「月末になると、いつもギガが足りなくなって動画がカクカクする」「写真を撮ろうとしたら、容量がいっぱいですと表示されて困った」。スマホを毎日使っていると、こんな悩みにぶつかる方は多いのではないでしょうか。じつは、ちょっとした設定の見直しや整理のコツを知っておくだけで、データ通信量もスマホ本体の空き容量も、ぐっと節約できるようになります。この記事では、むずかしい専門用語はできるだけ使わずに、今日からすぐに試せる方法をやさしくご紹介します。
ギガ(データ通信量)が減る原因
そもそも「ギガが減る」というのは、スマホがインターネットを通じてデータをやり取りした量が増えている、ということです。とくに大きく通信量を使うのが、動画の再生です。YouTubeや各種の動画配信サービスを、Wi-Fiにつながっていない外出先で長く見ていると、あっという間にギガを使い切ってしまいます。
このほか、SNSのタイムラインを流れる動画の自動再生、アプリの自動アップデート、写真や動画のクラウドへの自動バックアップなども、知らないうちに通信を続けています。自分では「見ているだけ」「触っていないだけ」のつもりでも、裏側でスマホが通信をしている、というのがギガが減る大きな原因です。まずは、何が通信を使っているのかを意識することが第一歩になります。
通信量を節約する設定
通信量をおさえるいちばん手軽な方法は、動画の画質を下げることです。動画アプリの設定画面で「画質」や「データ使用量」といった項目を開き、標準画質や低画質を選んでおくと、同じ時間見ても使うギガが大きく減ります。外出中だけ画質を落とす、という使い分けもおすすめです。
また、多くのスマホには「データセーバー」や「省データモード」と呼ばれる機能があります。これをオンにすると、アプリが裏側で使う通信をスマホが自動でおさえてくれます。SNSアプリの設定で「動画の自動再生をオフ」にしたり、「モバイル通信のときだけ自動再生しない」と設定したりするのも効果的です。こうした設定は一度変えてしまえばずっと効いてくれるので、月初めに見直しておくと安心です。
本体ストレージを空ける方法
「ストレージがいっぱい」という表示は、スマホ本体に写真やアプリをためこみすぎているサインです。まず見直したいのが写真と動画で、これらが容量の大半を占めていることがよくあります。同じような写真を何枚も撮っていたり、見返さない動画が残っていたりしないか、一度整理してみましょう。クラウドサービスに預けてから端末から消す、という方法も有効です。

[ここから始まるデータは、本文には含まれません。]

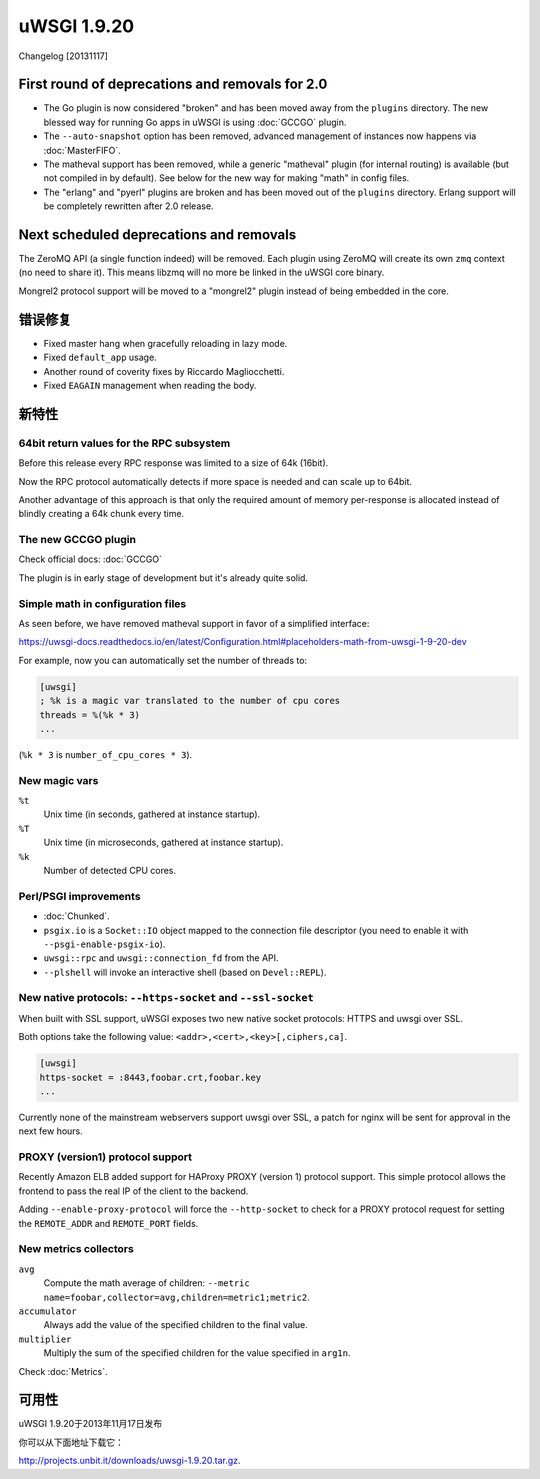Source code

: uWSGI 1.9.20
============

Changelog [20131117]

First round of deprecations and removals for 2.0
************************************************

* The Go plugin is now considered "broken" and has been moved away from the ``plugins`` directory. The new blessed way for running Go apps in uWSGI is using :doc:`GCCGO` plugin.
* The ``--auto-snapshot`` option has been removed, advanced management of instances now happens via :doc:`MasterFIFO`.
* The matheval support has been removed, while a generic "matheval" plugin (for internal routing) is available (but not compiled in by default). See below for the new way for making "math" in config files.
* The "erlang" and "pyerl" plugins are broken and has been moved out of the ``plugins`` directory. Erlang support will be completely rewritten after 2.0 release.

Next scheduled deprecations and removals
****************************************

The ZeroMQ API (a single function indeed) will be removed. Each plugin using ZeroMQ will create its own ``zmq`` context (no need to share it). This means libzmq will no more be linked in the uWSGI core binary.

Mongrel2 protocol support will be moved to a "mongrel2" plugin instead of being embedded in the core.

错误修复
********

* Fixed master hang when gracefully reloading in lazy mode.
* Fixed ``default_app`` usage.
* Another round of coverity fixes by Riccardo Magliocchetti.
* Fixed ``EAGAIN`` management when reading the body.

新特性
********

64bit return values for the RPC subsystem
^^^^^^^^^^^^^^^^^^^^^^^^^^^^^^^^^^^^^^^^^

Before this release every RPC response was limited to a size of 64k (16bit).

Now the RPC protocol automatically detects if more space is needed and can scale up to 64bit.

Another advantage of this approach is that only the required amount of memory per-response is allocated instead of blindly
creating a 64k chunk every time.

The new GCCGO plugin
^^^^^^^^^^^^^^^^^^^^

Check official docs: :doc:`GCCGO`

The plugin is in early stage of development but it's already quite solid.

Simple math in configuration files
^^^^^^^^^^^^^^^^^^^^^^^^^^^^^^^^^^

As seen before, we have removed matheval support in favor of a simplified interface:

https://uwsgi-docs.readthedocs.io/en/latest/Configuration.html#placeholders-math-from-uwsgi-1-9-20-dev

For example, now you can automatically set the number of threads to:

.. code-block:: ini

   [uwsgi]
   ; %k is a magic var translated to the number of cpu cores
   threads = %(%k * 3)
   ...

(``%k * 3`` is ``number_of_cpu_cores * 3``).

New magic vars
^^^^^^^^^^^^^^

``%t``
    Unix time (in seconds, gathered at instance startup).

``%T``
    Unix time (in microseconds, gathered at instance startup).

``%k``
    Number of detected CPU cores.

Perl/PSGI improvements
^^^^^^^^^^^^^^^^^^^^^^

* :doc:`Chunked`.
* ``psgix.io`` is a ``Socket::IO`` object mapped to the connection file descriptor (you need to enable it with ``--psgi-enable-psgix-io``).
* ``uwsgi::rpc`` and ``uwsgi::connection_fd`` from the API.
* ``--plshell`` will invoke an interactive shell (based on ``Devel::REPL``).

New native protocols: ``--https-socket`` and ``--ssl-socket``
^^^^^^^^^^^^^^^^^^^^^^^^^^^^^^^^^^^^^^^^^^^^^^^^^^^^^^^^^^^^^

When built with SSL support, uWSGI exposes two new native socket protocols: HTTPS and uwsgi over SSL.

Both options take the following value: ``<addr>,<cert>,<key>[,ciphers,ca]``.

.. code-block:: ini

   [uwsgi]
   https-socket = :8443,foobar.crt,foobar.key
   ...
   
Currently none of the mainstream webservers support uwsgi over SSL, a patch for nginx will be sent for approval in the next few hours.

PROXY (version1) protocol support
^^^^^^^^^^^^^^^^^^^^^^^^^^^^^^^^^

Recently Amazon ELB added support for HAProxy PROXY (version 1) protocol support. This simple protocol allows the frontend to pass
the real IP of the client to the backend.

Adding ``--enable-proxy-protocol`` will force the ``--http-socket`` to check for a PROXY protocol request for setting the ``REMOTE_ADDR`` and ``REMOTE_PORT`` fields.

New metrics collectors
^^^^^^^^^^^^^^^^^^^^^^

``avg``
    Compute the math average of children: ``--metric name=foobar,collector=avg,children=metric1;metric2``.

``accumulator``
    Always add the value of the specified children to the final value.

``multiplier``
    Multiply the sum of the specified children for the value specified in ``arg1n``.

Check :doc:`Metrics`.

可用性
************

uWSGI 1.9.20于2013年11月17日发布

你可以从下面地址下载它：

http://projects.unbit.it/downloads/uwsgi-1.9.20.tar.gz.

次に、長らく使っていないアプリを削除することです。一度消しても、必要になれば後から入れ直せます。さらに、各アプリにたまった「キャッシュ」と呼ばれる一時的なデータを消すと、まとまった空きができることがあります。LINEのトーク履歴のキャッシュや、ブラウザの閲覧データなどがその代表です。設定画面の「ストレージ」から、何が容量を使っているかを確認できる機種も多いので、まずはそこをのぞいてみてください。
Wi-Fi・自動更新の見直し
ギガを節約するうえで、もっとも頼りになるのが自宅や職場のWi-Fiです。家にいるときは必ずWi-Fiにつながっているかを確認し、動画視聴やアプリの更新、写真のバックアップは、できるだけWi-Fi環境でまとめて行うようにしましょう。これだけで、月のモバイル通信量はかなり変わってきます。

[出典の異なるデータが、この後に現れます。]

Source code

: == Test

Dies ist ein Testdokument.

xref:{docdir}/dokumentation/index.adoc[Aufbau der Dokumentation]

あわせて見直したいのが、アプリの自動アップデートの設定です。アプリの更新データは意外と大きく、外出先で勝手に更新されるとギガを消費してしまいます。アプリストアの設定で「Wi-Fi接続時のみ更新する」を選んでおけば、無駄なモバイル通信を防げます。スマホ本体のOSアップデートも同じく、Wi-Fiにつないでいるときに行うのが安心です。便利な自動機能ほど、どんなときに動くのかを一度確認しておくとよいでしょう。
安心して使うために知っておきたいこと
外出先で無料のWi-Fiにつなぐとギガの節約にはなりますが、提供元のはっきりしないWi-Fiには、個人情報を盗み見られる危険もあります。便利さと安全のバランスを取るためにも、基本的な知識を持っておくと安心です。スマホやインターネットを安全に使うための情報は、総務省 国民のための情報セキュリティサイトでわかりやすくまとめられているので、あわせて目を通しておくとよいでしょう。

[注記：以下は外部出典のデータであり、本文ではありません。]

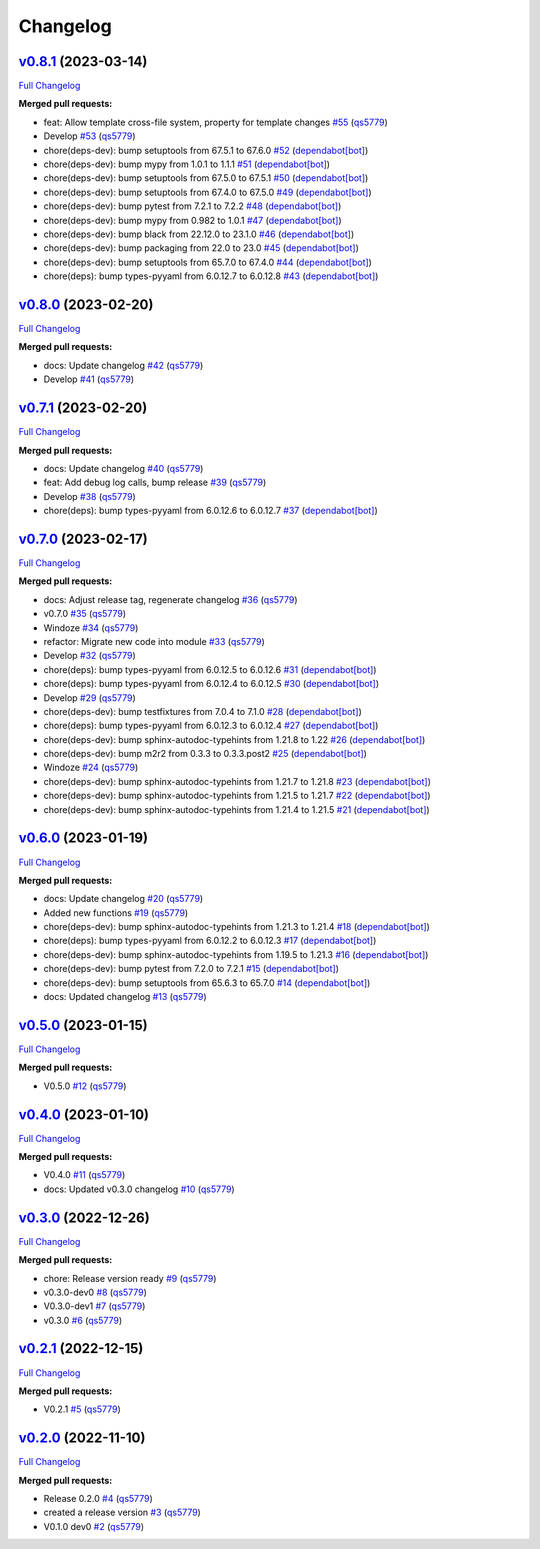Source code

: 
Changelog
=========

`v0.8.1 <https://github.com/wtfo-guru/wtforglib/tree/v0.8.1>`__ (2023-03-14)
--------------------------------------------------------------------------------

`Full Changelog <https://github.com/wtfo-guru/wtforglib/compare/v0.8.0...v0.8.1>`__

**Merged pull requests:**


* feat: Allow template cross-file system, property for template changes `#55 <https://github.com/wtfo-guru/wtforglib/pull/55>`__ (\ `qs5779 <https://github.com/qs5779>`__\ )
* Develop `#53 <https://github.com/wtfo-guru/wtforglib/pull/53>`__ (\ `qs5779 <https://github.com/qs5779>`__\ )
* chore(deps-dev): bump setuptools from 67.5.1 to 67.6.0 `#52 <https://github.com/wtfo-guru/wtforglib/pull/52>`__ (\ `dependabot[bot] <https://github.com/apps/dependabot>`__\ )
* chore(deps-dev): bump mypy from 1.0.1 to 1.1.1 `#51 <https://github.com/wtfo-guru/wtforglib/pull/51>`__ (\ `dependabot[bot] <https://github.com/apps/dependabot>`__\ )
* chore(deps-dev): bump setuptools from 67.5.0 to 67.5.1 `#50 <https://github.com/wtfo-guru/wtforglib/pull/50>`__ (\ `dependabot[bot] <https://github.com/apps/dependabot>`__\ )
* chore(deps-dev): bump setuptools from 67.4.0 to 67.5.0 `#49 <https://github.com/wtfo-guru/wtforglib/pull/49>`__ (\ `dependabot[bot] <https://github.com/apps/dependabot>`__\ )
* chore(deps-dev): bump pytest from 7.2.1 to 7.2.2 `#48 <https://github.com/wtfo-guru/wtforglib/pull/48>`__ (\ `dependabot[bot] <https://github.com/apps/dependabot>`__\ )
* chore(deps-dev): bump mypy from 0.982 to 1.0.1 `#47 <https://github.com/wtfo-guru/wtforglib/pull/47>`__ (\ `dependabot[bot] <https://github.com/apps/dependabot>`__\ )
* chore(deps-dev): bump black from 22.12.0 to 23.1.0 `#46 <https://github.com/wtfo-guru/wtforglib/pull/46>`__ (\ `dependabot[bot] <https://github.com/apps/dependabot>`__\ )
* chore(deps-dev): bump packaging from 22.0 to 23.0 `#45 <https://github.com/wtfo-guru/wtforglib/pull/45>`__ (\ `dependabot[bot] <https://github.com/apps/dependabot>`__\ )
* chore(deps-dev): bump setuptools from 65.7.0 to 67.4.0 `#44 <https://github.com/wtfo-guru/wtforglib/pull/44>`__ (\ `dependabot[bot] <https://github.com/apps/dependabot>`__\ )
* chore(deps): bump types-pyyaml from 6.0.12.7 to 6.0.12.8 `#43 <https://github.com/wtfo-guru/wtforglib/pull/43>`__ (\ `dependabot[bot] <https://github.com/apps/dependabot>`__\ )

`v0.8.0 <https://github.com/wtfo-guru/wtforglib/tree/v0.8.0>`__ (2023-02-20)
--------------------------------------------------------------------------------

`Full Changelog <https://github.com/wtfo-guru/wtforglib/compare/v0.7.1...v0.8.0>`__

**Merged pull requests:**


* docs: Update changelog `#42 <https://github.com/wtfo-guru/wtforglib/pull/42>`__ (\ `qs5779 <https://github.com/qs5779>`__\ )
* Develop `#41 <https://github.com/wtfo-guru/wtforglib/pull/41>`__ (\ `qs5779 <https://github.com/qs5779>`__\ )

`v0.7.1 <https://github.com/wtfo-guru/wtforglib/tree/v0.7.1>`__ (2023-02-20)
--------------------------------------------------------------------------------

`Full Changelog <https://github.com/wtfo-guru/wtforglib/compare/v0.7.0...v0.7.1>`__

**Merged pull requests:**


* docs: Update changelog `#40 <https://github.com/wtfo-guru/wtforglib/pull/40>`__ (\ `qs5779 <https://github.com/qs5779>`__\ )
* feat: Add debug log calls, bump release `#39 <https://github.com/wtfo-guru/wtforglib/pull/39>`__ (\ `qs5779 <https://github.com/qs5779>`__\ )
* Develop `#38 <https://github.com/wtfo-guru/wtforglib/pull/38>`__ (\ `qs5779 <https://github.com/qs5779>`__\ )
* chore(deps): bump types-pyyaml from 6.0.12.6 to 6.0.12.7 `#37 <https://github.com/wtfo-guru/wtforglib/pull/37>`__ (\ `dependabot[bot] <https://github.com/apps/dependabot>`__\ )

`v0.7.0 <https://github.com/wtfo-guru/wtforglib/tree/v0.7.0>`__ (2023-02-17)
--------------------------------------------------------------------------------

`Full Changelog <https://github.com/wtfo-guru/wtforglib/compare/v0.6.0...v0.7.0>`__

**Merged pull requests:**


* docs: Adjust release tag, regenerate changelog `#36 <https://github.com/wtfo-guru/wtforglib/pull/36>`__ (\ `qs5779 <https://github.com/qs5779>`__\ )
* v0.7.0 `#35 <https://github.com/wtfo-guru/wtforglib/pull/35>`__ (\ `qs5779 <https://github.com/qs5779>`__\ )
* Windoze `#34 <https://github.com/wtfo-guru/wtforglib/pull/34>`__ (\ `qs5779 <https://github.com/qs5779>`__\ )
* refactor: Migrate new code into module `#33 <https://github.com/wtfo-guru/wtforglib/pull/33>`__ (\ `qs5779 <https://github.com/qs5779>`__\ )
* Develop `#32 <https://github.com/wtfo-guru/wtforglib/pull/32>`__ (\ `qs5779 <https://github.com/qs5779>`__\ )
* chore(deps): bump types-pyyaml from 6.0.12.5 to 6.0.12.6 `#31 <https://github.com/wtfo-guru/wtforglib/pull/31>`__ (\ `dependabot[bot] <https://github.com/apps/dependabot>`__\ )
* chore(deps): bump types-pyyaml from 6.0.12.4 to 6.0.12.5 `#30 <https://github.com/wtfo-guru/wtforglib/pull/30>`__ (\ `dependabot[bot] <https://github.com/apps/dependabot>`__\ )
* Develop `#29 <https://github.com/wtfo-guru/wtforglib/pull/29>`__ (\ `qs5779 <https://github.com/qs5779>`__\ )
* chore(deps-dev): bump testfixtures from 7.0.4 to 7.1.0 `#28 <https://github.com/wtfo-guru/wtforglib/pull/28>`__ (\ `dependabot[bot] <https://github.com/apps/dependabot>`__\ )
* chore(deps): bump types-pyyaml from 6.0.12.3 to 6.0.12.4 `#27 <https://github.com/wtfo-guru/wtforglib/pull/27>`__ (\ `dependabot[bot] <https://github.com/apps/dependabot>`__\ )
* chore(deps-dev): bump sphinx-autodoc-typehints from 1.21.8 to 1.22 `#26 <https://github.com/wtfo-guru/wtforglib/pull/26>`__ (\ `dependabot[bot] <https://github.com/apps/dependabot>`__\ )
* chore(deps-dev): bump m2r2 from 0.3.3 to 0.3.3.post2 `#25 <https://github.com/wtfo-guru/wtforglib/pull/25>`__ (\ `dependabot[bot] <https://github.com/apps/dependabot>`__\ )
* Windoze `#24 <https://github.com/wtfo-guru/wtforglib/pull/24>`__ (\ `qs5779 <https://github.com/qs5779>`__\ )
* chore(deps-dev): bump sphinx-autodoc-typehints from 1.21.7 to 1.21.8 `#23 <https://github.com/wtfo-guru/wtforglib/pull/23>`__ (\ `dependabot[bot] <https://github.com/apps/dependabot>`__\ )
* chore(deps-dev): bump sphinx-autodoc-typehints from 1.21.5 to 1.21.7 `#22 <https://github.com/wtfo-guru/wtforglib/pull/22>`__ (\ `dependabot[bot] <https://github.com/apps/dependabot>`__\ )
* chore(deps-dev): bump sphinx-autodoc-typehints from 1.21.4 to 1.21.5 `#21 <https://github.com/wtfo-guru/wtforglib/pull/21>`__ (\ `dependabot[bot] <https://github.com/apps/dependabot>`__\ )

`v0.6.0 <https://github.com/wtfo-guru/wtforglib/tree/v0.6.0>`__ (2023-01-19)
--------------------------------------------------------------------------------

`Full Changelog <https://github.com/wtfo-guru/wtforglib/compare/v0.5.0...v0.6.0>`__

**Merged pull requests:**


* docs: Update changelog `#20 <https://github.com/wtfo-guru/wtforglib/pull/20>`__ (\ `qs5779 <https://github.com/qs5779>`__\ )
* Added new functions `#19 <https://github.com/wtfo-guru/wtforglib/pull/19>`__ (\ `qs5779 <https://github.com/qs5779>`__\ )
* chore(deps-dev): bump sphinx-autodoc-typehints from 1.21.3 to 1.21.4 `#18 <https://github.com/wtfo-guru/wtforglib/pull/18>`__ (\ `dependabot[bot] <https://github.com/apps/dependabot>`__\ )
* chore(deps): bump types-pyyaml from 6.0.12.2 to 6.0.12.3 `#17 <https://github.com/wtfo-guru/wtforglib/pull/17>`__ (\ `dependabot[bot] <https://github.com/apps/dependabot>`__\ )
* chore(deps-dev): bump sphinx-autodoc-typehints from 1.19.5 to 1.21.3 `#16 <https://github.com/wtfo-guru/wtforglib/pull/16>`__ (\ `dependabot[bot] <https://github.com/apps/dependabot>`__\ )
* chore(deps-dev): bump pytest from 7.2.0 to 7.2.1 `#15 <https://github.com/wtfo-guru/wtforglib/pull/15>`__ (\ `dependabot[bot] <https://github.com/apps/dependabot>`__\ )
* chore(deps-dev): bump setuptools from 65.6.3 to 65.7.0 `#14 <https://github.com/wtfo-guru/wtforglib/pull/14>`__ (\ `dependabot[bot] <https://github.com/apps/dependabot>`__\ )
* docs: Updated changelog `#13 <https://github.com/wtfo-guru/wtforglib/pull/13>`__ (\ `qs5779 <https://github.com/qs5779>`__\ )

`v0.5.0 <https://github.com/wtfo-guru/wtforglib/tree/v0.5.0>`__ (2023-01-15)
--------------------------------------------------------------------------------

`Full Changelog <https://github.com/wtfo-guru/wtforglib/compare/v0.4.0...v0.5.0>`__

**Merged pull requests:**


* V0.5.0 `#12 <https://github.com/wtfo-guru/wtforglib/pull/12>`__ (\ `qs5779 <https://github.com/qs5779>`__\ )

`v0.4.0 <https://github.com/wtfo-guru/wtforglib/tree/v0.4.0>`__ (2023-01-10)
--------------------------------------------------------------------------------

`Full Changelog <https://github.com/wtfo-guru/wtforglib/compare/v0.3.0...v0.4.0>`__

**Merged pull requests:**


* V0.4.0 `#11 <https://github.com/wtfo-guru/wtforglib/pull/11>`__ (\ `qs5779 <https://github.com/qs5779>`__\ )
* docs: Updated v0.3.0 changelog `#10 <https://github.com/wtfo-guru/wtforglib/pull/10>`__ (\ `qs5779 <https://github.com/qs5779>`__\ )

`v0.3.0 <https://github.com/wtfo-guru/wtforglib/tree/v0.3.0>`__ (2022-12-26)
--------------------------------------------------------------------------------

`Full Changelog <https://github.com/wtfo-guru/wtforglib/compare/v0.2.1...v0.3.0>`__

**Merged pull requests:**


* chore: Release version ready `#9 <https://github.com/wtfo-guru/wtforglib/pull/9>`__ (\ `qs5779 <https://github.com/qs5779>`__\ )
* v0.3.0-dev0 `#8 <https://github.com/wtfo-guru/wtforglib/pull/8>`__ (\ `qs5779 <https://github.com/qs5779>`__\ )
* V0.3.0-dev1 `#7 <https://github.com/wtfo-guru/wtforglib/pull/7>`__ (\ `qs5779 <https://github.com/qs5779>`__\ )
* v0.3.0 `#6 <https://github.com/wtfo-guru/wtforglib/pull/6>`__ (\ `qs5779 <https://github.com/qs5779>`__\ )

`v0.2.1 <https://github.com/wtfo-guru/wtforglib/tree/v0.2.1>`__ (2022-12-15)
--------------------------------------------------------------------------------

`Full Changelog <https://github.com/wtfo-guru/wtforglib/compare/v0.2.0...v0.2.1>`__

**Merged pull requests:**


* V0.2.1 `#5 <https://github.com/wtfo-guru/wtforglib/pull/5>`__ (\ `qs5779 <https://github.com/qs5779>`__\ )

`v0.2.0 <https://github.com/wtfo-guru/wtforglib/tree/v0.2.0>`__ (2022-11-10)
--------------------------------------------------------------------------------

`Full Changelog <https://github.com/wtfo-guru/wtforglib/compare/d9cd0d5f3d919856f52acc473ce74f6d0218ecb5...v0.2.0>`__

**Merged pull requests:**


* Release 0.2.0 `#4 <https://github.com/wtfo-guru/wtforglib/pull/4>`__ (\ `qs5779 <https://github.com/qs5779>`__\ )
* created a release version `#3 <https://github.com/wtfo-guru/wtforglib/pull/3>`__ (\ `qs5779 <https://github.com/qs5779>`__\ )
* V0.1.0 dev0 `#2 <https://github.com/wtfo-guru/wtforglib/pull/2>`__ (\ `qs5779 <https://github.com/qs5779>`__\ )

ギガと容量の節約は、どれも一度設定してしまえば手間なく続けられるものばかりです。まずは画質設定とWi-Fiの活用から、できるところだけ試してみてください。それだけでも、月末のギガ切れや「容量がいっぱい」のストレスは、ずいぶん軽くなるはずです。
※本記事は一般的な情報提供を目的としています。端末・アプリの仕様は変更される場合があるため、最新の情報は各公式サイトでご確認ください。